An update by CNN on 3 April 2020 stated the ship remained near Miami after "six crew members with respiratory symptoms were evacuated from the ship, and then transported to a hospital". The Port of Miami had not provided consent for the vessel to dock but all passengers had previously disembarked at Guadeloupe.

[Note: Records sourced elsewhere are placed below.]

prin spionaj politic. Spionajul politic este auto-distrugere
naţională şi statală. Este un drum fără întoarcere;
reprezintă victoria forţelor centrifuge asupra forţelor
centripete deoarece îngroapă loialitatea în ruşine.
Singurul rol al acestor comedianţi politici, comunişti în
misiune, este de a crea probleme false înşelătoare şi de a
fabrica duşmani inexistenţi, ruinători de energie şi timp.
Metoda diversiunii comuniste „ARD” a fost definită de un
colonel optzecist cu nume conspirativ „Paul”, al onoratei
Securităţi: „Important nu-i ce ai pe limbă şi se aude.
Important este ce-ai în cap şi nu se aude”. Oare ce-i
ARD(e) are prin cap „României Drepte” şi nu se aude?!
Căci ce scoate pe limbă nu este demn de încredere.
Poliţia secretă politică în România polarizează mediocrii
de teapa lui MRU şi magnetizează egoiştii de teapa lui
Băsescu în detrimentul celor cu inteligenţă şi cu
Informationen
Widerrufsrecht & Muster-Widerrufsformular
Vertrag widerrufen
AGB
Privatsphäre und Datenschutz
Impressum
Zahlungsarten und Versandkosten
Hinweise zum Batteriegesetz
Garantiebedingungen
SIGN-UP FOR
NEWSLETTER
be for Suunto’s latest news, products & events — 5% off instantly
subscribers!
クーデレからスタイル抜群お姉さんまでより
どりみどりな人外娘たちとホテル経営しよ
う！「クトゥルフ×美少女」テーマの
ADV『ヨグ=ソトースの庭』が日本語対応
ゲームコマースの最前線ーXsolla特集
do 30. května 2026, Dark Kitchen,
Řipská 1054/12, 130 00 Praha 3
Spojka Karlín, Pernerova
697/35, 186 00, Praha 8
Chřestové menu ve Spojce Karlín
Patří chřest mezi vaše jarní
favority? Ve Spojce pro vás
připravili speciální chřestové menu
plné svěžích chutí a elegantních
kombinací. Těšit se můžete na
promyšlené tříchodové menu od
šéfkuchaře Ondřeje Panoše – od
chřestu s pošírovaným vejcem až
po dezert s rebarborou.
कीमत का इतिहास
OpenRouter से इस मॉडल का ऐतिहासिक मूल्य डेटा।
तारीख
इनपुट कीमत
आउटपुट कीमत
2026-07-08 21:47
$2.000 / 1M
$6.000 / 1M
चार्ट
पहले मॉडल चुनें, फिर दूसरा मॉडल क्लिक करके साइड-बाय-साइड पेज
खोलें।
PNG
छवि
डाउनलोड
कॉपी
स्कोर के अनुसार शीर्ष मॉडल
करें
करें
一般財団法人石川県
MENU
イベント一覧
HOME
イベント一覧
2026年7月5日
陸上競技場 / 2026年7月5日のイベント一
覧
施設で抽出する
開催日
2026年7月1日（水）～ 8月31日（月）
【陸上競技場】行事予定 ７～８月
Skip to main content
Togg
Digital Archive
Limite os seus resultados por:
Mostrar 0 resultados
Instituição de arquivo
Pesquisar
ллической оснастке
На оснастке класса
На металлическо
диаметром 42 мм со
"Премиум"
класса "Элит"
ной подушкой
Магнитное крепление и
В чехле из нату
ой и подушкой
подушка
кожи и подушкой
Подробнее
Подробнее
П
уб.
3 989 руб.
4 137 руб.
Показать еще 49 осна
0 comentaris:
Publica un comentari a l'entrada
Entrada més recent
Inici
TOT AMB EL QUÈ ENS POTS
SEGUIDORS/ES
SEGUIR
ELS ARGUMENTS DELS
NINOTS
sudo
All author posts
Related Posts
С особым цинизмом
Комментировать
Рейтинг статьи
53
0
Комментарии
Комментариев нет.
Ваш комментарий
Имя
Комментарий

===Canceled transfer to Carnival Cruise Line===
On 23 June 2021, it was announced that Costa Magica would be rebranded and transferred to the Carnival fleet in mid-2022, receive a new Carnival name and funnel, and would most likely join the Sunshine-class. On 14 June 2022, Carnival said that Costa Magica would remain in the Costa fleet, with to be transferred instead.

===Sale to Seajets===
On 8 February 2023, Costa Magicas sale to Seajets, a Greek/Cypriot ferry company, was reported. She was later laid up in Greece and renamed Mykonos Magic. In April 2024 Seajets revealed their intention to re-activate the ship for a new cruise operation, Neonyx Cruises, to launch in July with the name Goddess of the Night, and offering an adults-only "ultimate party experience" in the Aegean. Mykonos Magic was sent to a Turkish shipyard for a refit.

Prior to commencing cruising with Neonyx, the ship was chartered to provide accommodation at Brindisi for 2,000 security police for the Group of Seven summit in June 2024. Following complaints about sanitary conditions, including flooded cabins, malfunctioning toilets and broken showers, alternative arrangements had to be made and the ship was impounded. The ship also failed a port state control inspection by the Italian maritime authorities on 20 June, and was detained for six days with 16 deficiencies mostly related to ship safety. In July Neonyx said that, due to delays in the refurbishment, Goddess of the Nights inaugural season had been postponed until 2025.

===Operations by Tianjin Orient===
The ship was renamed to the Vision and sold to Tianjin Orient International Cruises in late 2025. After sale, the ship was officially named Visio and began service on March 2, 2026, with it homeporting in Tianjin, with itineraries to South Korea. The Visio made its maiden voyage from Dalian on May 12, 2026.